The 400 (Bad Request) status code indicates that the server cannot or will not process the request because the received syntax is invalid, nonsensical, or exceeds some limitation on what the server is willing to process.

This definition, while of course still subject to change, ratifies the widely used practice of responding to logical errors with a 400.



回答3:

HTTPbis will address the phrasing of 400 Bad Request so that it covers logical errors as well. So 400 will incorporate 422.

From https://tools.ietf.org/html/draft-ietf-httpbis-p2-semantics-18#section-7.4.1
"The server cannot or will not process the request, due to a client error (e.g., malformed syntax)"



回答4:

Even though, I have been using 400 to represent logical errors also, I have to say that returning 400 is wrong in this case because of the way the spec reads. Here is why i think so, the logical error could be that a relationship with another entity was failing or not satisfied and making changes to the other entity could cause the same exact to pass later. Like trying to (completely hypothetical) add an employee as a member of a department when that employee does not exist (logical error). Adding employee as member request could fail because employee does not exist. But the same exact request could pass after the employee has been added to the system.

Just my 2 cents ... We need lawyers & judges to interpret the language in the RFC these days :)

Thank You, Vish



回答5:

It could be argued that having incorrect data in your request is a syntax error, even if your actual request at the HTTP level (request line, headers etc) is syntactically valid.

For example, if a Restful web service is documented as accepting POSTs with a custom XML Content Type of application/vnd.example.com.widget+xml, and you instead send some gibberish plain text or a binary file, it seems resasonable to treat that as a syntax error - your request body is not in the expected form.

I don't know of any official references to back this up though, as usual it seems to be down to interpreting RFC 2616.

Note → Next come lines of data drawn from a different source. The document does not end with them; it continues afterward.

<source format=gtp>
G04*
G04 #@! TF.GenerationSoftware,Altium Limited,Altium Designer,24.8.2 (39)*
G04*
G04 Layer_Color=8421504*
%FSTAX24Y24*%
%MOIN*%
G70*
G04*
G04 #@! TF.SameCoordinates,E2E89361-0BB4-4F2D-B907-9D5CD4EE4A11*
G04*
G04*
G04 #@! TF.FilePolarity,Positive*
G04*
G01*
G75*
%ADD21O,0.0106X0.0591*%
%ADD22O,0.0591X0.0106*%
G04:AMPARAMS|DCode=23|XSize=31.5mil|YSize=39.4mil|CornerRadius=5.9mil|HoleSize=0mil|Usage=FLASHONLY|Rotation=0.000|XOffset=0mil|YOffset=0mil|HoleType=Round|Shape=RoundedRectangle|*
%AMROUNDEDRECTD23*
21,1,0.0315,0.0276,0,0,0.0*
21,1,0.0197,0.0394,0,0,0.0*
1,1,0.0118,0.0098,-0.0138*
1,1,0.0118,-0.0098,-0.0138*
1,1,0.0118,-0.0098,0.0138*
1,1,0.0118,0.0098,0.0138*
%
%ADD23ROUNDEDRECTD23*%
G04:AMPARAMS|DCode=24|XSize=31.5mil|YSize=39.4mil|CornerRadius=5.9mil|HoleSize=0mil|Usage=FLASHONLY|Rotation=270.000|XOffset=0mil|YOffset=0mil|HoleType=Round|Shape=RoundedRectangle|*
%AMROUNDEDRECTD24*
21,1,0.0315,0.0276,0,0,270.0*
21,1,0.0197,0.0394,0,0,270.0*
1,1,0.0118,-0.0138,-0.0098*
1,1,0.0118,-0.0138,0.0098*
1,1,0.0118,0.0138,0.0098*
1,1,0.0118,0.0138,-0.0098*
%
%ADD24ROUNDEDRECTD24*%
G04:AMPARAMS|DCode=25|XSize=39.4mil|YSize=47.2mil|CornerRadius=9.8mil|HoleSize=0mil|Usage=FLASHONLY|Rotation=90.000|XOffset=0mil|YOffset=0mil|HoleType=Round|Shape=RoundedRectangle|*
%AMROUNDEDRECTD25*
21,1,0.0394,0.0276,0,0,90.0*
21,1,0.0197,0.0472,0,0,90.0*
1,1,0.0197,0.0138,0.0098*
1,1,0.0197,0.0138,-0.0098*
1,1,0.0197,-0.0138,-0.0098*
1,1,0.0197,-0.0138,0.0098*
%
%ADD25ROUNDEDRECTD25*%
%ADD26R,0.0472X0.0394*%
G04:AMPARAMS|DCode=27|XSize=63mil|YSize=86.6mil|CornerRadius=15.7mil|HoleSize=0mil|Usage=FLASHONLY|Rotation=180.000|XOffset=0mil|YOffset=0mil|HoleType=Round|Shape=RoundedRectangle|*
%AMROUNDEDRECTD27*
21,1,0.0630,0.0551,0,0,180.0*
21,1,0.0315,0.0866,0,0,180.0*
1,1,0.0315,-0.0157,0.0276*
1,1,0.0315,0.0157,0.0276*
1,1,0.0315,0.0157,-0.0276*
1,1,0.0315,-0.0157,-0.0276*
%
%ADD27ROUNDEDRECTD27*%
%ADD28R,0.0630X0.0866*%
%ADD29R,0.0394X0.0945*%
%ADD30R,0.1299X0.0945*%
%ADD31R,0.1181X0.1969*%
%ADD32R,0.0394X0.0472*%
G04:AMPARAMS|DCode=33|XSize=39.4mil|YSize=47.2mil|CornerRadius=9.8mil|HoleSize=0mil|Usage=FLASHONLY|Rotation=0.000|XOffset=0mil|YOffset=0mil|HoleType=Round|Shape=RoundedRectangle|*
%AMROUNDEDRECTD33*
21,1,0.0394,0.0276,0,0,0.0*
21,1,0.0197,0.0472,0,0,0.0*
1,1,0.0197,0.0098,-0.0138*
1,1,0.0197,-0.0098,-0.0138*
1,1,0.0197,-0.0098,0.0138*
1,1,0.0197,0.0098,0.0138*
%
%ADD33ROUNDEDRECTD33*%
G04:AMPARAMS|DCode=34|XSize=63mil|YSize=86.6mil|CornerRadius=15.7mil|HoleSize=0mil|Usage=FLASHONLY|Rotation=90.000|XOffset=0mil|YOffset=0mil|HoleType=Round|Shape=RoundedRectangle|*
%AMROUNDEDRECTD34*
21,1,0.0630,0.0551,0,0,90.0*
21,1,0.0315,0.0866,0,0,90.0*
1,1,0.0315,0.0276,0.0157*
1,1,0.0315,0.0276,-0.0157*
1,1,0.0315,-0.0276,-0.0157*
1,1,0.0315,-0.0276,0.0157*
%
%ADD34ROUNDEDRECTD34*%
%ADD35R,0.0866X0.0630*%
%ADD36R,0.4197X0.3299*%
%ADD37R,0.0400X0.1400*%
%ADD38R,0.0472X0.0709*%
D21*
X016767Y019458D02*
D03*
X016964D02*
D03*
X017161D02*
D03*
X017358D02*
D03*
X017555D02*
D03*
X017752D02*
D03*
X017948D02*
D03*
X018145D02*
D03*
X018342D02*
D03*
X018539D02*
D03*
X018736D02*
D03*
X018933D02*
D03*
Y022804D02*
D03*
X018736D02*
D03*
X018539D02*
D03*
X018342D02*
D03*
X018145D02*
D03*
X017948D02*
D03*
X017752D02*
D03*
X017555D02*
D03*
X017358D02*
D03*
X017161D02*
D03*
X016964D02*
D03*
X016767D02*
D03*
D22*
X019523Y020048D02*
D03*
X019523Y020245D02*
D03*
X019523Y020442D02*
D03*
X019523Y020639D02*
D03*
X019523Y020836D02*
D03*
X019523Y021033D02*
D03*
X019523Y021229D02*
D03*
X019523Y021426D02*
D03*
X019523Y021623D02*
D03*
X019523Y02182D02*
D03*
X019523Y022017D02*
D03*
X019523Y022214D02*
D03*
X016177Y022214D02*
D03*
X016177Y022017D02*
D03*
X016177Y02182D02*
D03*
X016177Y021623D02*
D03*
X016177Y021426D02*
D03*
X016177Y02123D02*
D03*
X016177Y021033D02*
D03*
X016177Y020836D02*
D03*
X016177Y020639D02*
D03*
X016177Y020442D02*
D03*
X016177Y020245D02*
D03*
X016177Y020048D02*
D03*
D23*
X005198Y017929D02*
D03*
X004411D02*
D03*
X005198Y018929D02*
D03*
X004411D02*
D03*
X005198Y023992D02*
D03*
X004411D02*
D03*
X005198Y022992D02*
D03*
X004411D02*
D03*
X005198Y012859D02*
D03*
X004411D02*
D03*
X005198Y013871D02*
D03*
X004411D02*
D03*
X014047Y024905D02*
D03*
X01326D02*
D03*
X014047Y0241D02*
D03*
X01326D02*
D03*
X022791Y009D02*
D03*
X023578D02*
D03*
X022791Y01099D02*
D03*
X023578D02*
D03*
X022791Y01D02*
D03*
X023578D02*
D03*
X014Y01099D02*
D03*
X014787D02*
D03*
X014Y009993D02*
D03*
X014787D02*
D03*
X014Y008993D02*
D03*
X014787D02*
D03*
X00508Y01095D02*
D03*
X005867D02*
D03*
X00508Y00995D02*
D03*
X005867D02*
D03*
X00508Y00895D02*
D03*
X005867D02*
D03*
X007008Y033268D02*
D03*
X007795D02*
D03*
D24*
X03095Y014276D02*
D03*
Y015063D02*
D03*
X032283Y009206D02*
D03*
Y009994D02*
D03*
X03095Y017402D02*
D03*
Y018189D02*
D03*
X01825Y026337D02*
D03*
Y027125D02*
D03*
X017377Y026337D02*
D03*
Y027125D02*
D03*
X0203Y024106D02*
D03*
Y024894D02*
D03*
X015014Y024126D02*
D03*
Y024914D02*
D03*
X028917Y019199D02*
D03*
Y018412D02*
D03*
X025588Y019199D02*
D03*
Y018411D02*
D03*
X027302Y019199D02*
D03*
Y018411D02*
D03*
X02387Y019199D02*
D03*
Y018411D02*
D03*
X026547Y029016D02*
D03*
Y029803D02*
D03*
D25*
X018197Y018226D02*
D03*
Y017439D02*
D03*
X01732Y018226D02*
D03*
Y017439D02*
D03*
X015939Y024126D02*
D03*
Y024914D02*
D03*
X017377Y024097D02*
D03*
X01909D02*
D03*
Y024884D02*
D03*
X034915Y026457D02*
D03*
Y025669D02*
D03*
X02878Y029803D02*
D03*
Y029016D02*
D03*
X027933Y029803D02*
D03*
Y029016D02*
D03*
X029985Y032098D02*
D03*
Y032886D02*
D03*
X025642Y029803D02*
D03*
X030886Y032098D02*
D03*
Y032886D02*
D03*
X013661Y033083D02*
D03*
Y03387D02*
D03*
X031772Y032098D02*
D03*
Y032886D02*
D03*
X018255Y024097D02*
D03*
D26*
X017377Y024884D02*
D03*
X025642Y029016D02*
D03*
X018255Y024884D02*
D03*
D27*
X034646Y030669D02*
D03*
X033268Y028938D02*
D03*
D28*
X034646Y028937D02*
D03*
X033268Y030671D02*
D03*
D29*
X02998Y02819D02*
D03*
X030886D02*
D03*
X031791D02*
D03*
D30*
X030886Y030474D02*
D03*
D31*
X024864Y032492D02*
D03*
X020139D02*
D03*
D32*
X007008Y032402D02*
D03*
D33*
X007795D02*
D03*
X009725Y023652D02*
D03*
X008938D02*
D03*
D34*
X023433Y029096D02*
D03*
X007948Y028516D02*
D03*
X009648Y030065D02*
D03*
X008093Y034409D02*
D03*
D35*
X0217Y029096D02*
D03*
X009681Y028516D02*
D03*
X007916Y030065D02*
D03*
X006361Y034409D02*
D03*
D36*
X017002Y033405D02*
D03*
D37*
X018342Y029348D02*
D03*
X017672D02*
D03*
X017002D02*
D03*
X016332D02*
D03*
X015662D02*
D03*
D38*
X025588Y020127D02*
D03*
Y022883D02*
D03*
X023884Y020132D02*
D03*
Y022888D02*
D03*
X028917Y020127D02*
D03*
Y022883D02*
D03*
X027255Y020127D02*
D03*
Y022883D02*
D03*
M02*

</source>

Update: Note the revised wording in RFC 7231 §6.5.1:

The 400 (Bad Request) status code indicates that the server cannot or will not process the request due to something that is perceived to be a client error e.g., malformed request syntax, invalid request message framing, or deceptive request routing).

seems to support this argument more than the now obsoleted RFC 2616 §10.4.1 which said just:

The request could not be understood by the server due to malformed syntax. The client SHOULD NOT repeat the request without modifications.



回答6:

On Java EE servers a 400 is returned if your URL refers to a non-existent "web -application". Is that a "syntax error"? Depends on what you mean by syntax error. I would say yes.

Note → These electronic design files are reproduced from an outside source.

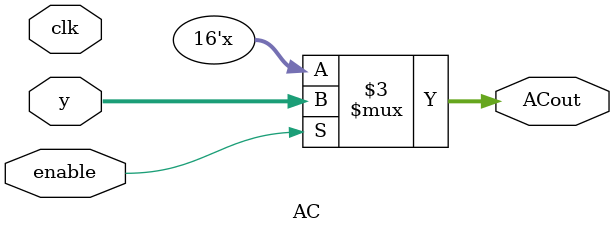
<source format=v>
`timescale 1ns / 1ps
module AC(
input [15:0] y,
input clk,
input enable,
output reg [15:0] ACout
    );

always @ (clk) begin
	if (enable == 1) begin
		 ACout <= y;
	end
end

endmodule

</source>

In English syntax rules prescribe certain relationships between parts of speech. For instance "Bob marries Mary" is syntactically correct, because it follows the pattern {Noun + Verb + Noun}. Whereas "Bob marriage Mary" would be syntactically incorrect, {Noun + Noun + Noun}.

The syntax of a simple URLis { protocol + : + // + server + : + port }. According to this "http://www.google.com:80" is syntactically correct.

But what about "abc://www.google.com:80"? It seems to follow the exact same pattern. But really it is a syntax error. Why? Because 'abc' is not a DEFINED protocol.

The point is that determining whether or not we have a 400 situation requires more than parsing the characters and spaces and delimiters. It must also recognize what are the valid "parts of speech".